In particular, you will need to examine and change the values of at least one or more of the following four entries, to specify your Savio scheduler account name (e.g., 'fc_something', 'co_something' ...), the partition and QoS on which you want to launch the cluster, and the wall clock time that the cluster will be active:

c.SlurmLauncher.partition =

c.SlurmLauncher.account =

c.SlurmLauncher.qos =

c.SlurmLauncher.timelimit =

For Python 2.7.8 workers simply load the python/2.7.8 and ipython modules rather than the python/3.5.1 module:

module load python/2.7.8 ipython
and then use the same ipcontroller and srun lines.

  1. After adding and configuring all of these various settings, via the steps above, you can go back to the JupyterHub "IPython Clusters" tab to start a new IPython Cluster using your newly created cluster profile, with a selected number of engines.
  1. Once your cluster is started, start or go to an existing Jupyter notebook and follow the instructions at step 4 under the basic usage section above, but making sure to provide the correct ‘profile’ and ‘cluster_id’ arguments when calling ‘Client()’. ‘profile’ should be the name chosen in step 1. ‘cluster_id’ should be the value that you set c.BaseParallelApplication.cluster_id to in step 4 of this section. If you do not set it in step 4 (as is the case above where it is commented out) then ‘cluster_id’ should be an empty string, as in the basic usage section.

For example,

import ipyparallel as ipp

rc = ipp.Client(profile='myNewProfile', cluster_id='')

Finally note that it makes sense to use the “Local server” job profile (discussed in Step 4 of the basic JupyterHub documentation) when starting the Notebook from which you control the IPython Cluster, provided all your heavy computation will occur via the IPython Cluster workers.

  1. You should be able to monitor the SLURM job controlling your cluster via the squeue command, looking for the SLURM job name indicated in the “ipcluster_config.py” file.

Note that if you set your time limit to more than eight hours, your cluster will continue to run but your original Notebook will stop because of the eight hour limit discussed earlier in this document.
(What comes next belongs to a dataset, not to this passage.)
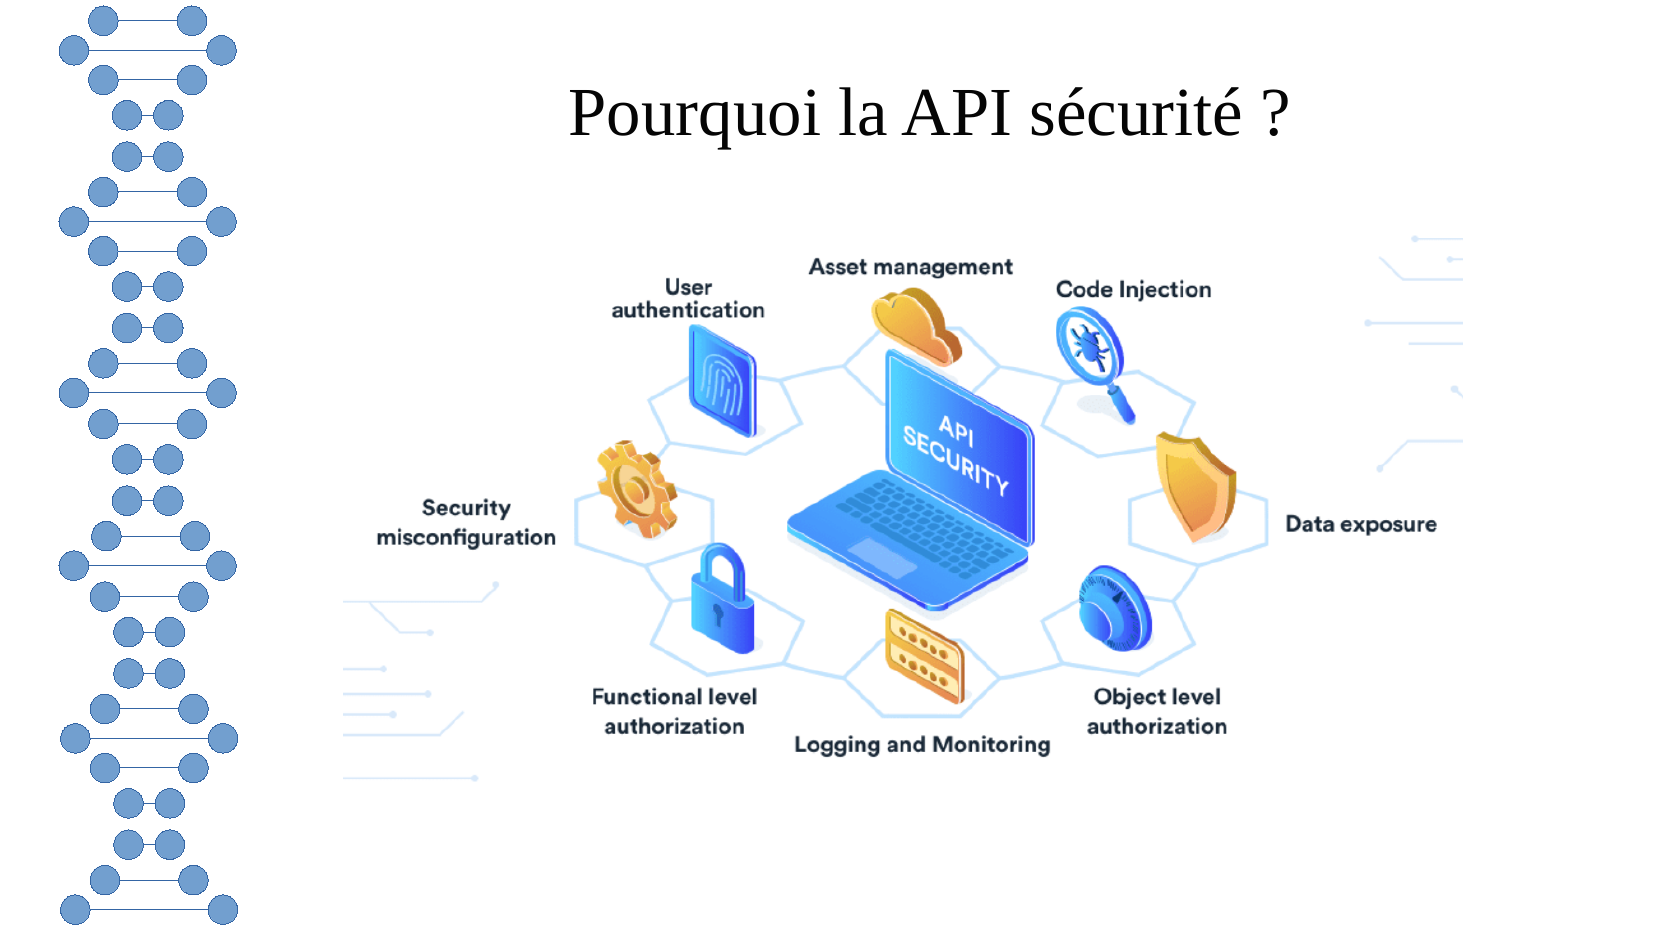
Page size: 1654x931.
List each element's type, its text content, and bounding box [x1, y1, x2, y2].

title Pourquoi la API sécurité ? [265, 35, 1595, 189]
picture [343, 219, 1463, 788]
For information on how to reconnect to your running cluster, please contact us at brc-hpc-help@berkeley.edu.

Parallel workflows using other approaches

The customization done in the previous section to create your own cluster profile can be readily modified for other parallel workflows. Since there are many workflows one might set up, we’ll simply point out the parts of the instructions that you’ll need to modify.
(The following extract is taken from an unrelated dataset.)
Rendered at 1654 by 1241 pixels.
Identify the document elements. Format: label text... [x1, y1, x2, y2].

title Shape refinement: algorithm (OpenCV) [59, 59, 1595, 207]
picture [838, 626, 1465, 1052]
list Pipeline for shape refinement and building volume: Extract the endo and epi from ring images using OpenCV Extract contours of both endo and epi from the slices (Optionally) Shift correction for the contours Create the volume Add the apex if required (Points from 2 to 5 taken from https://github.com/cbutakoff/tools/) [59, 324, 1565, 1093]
First, in step 4 you’ll want to modify the SLURM parameters in the “ipcontroller_config.py” file to fit your needs. Second, you’ll want to replace ipcontroller and srun ipengine commands indicated in step 4 with the commands that need to be run in the SLURM job script to set up your parallel context. Finally, of course, the code you use in your Jupyter notebook (step 7) will change.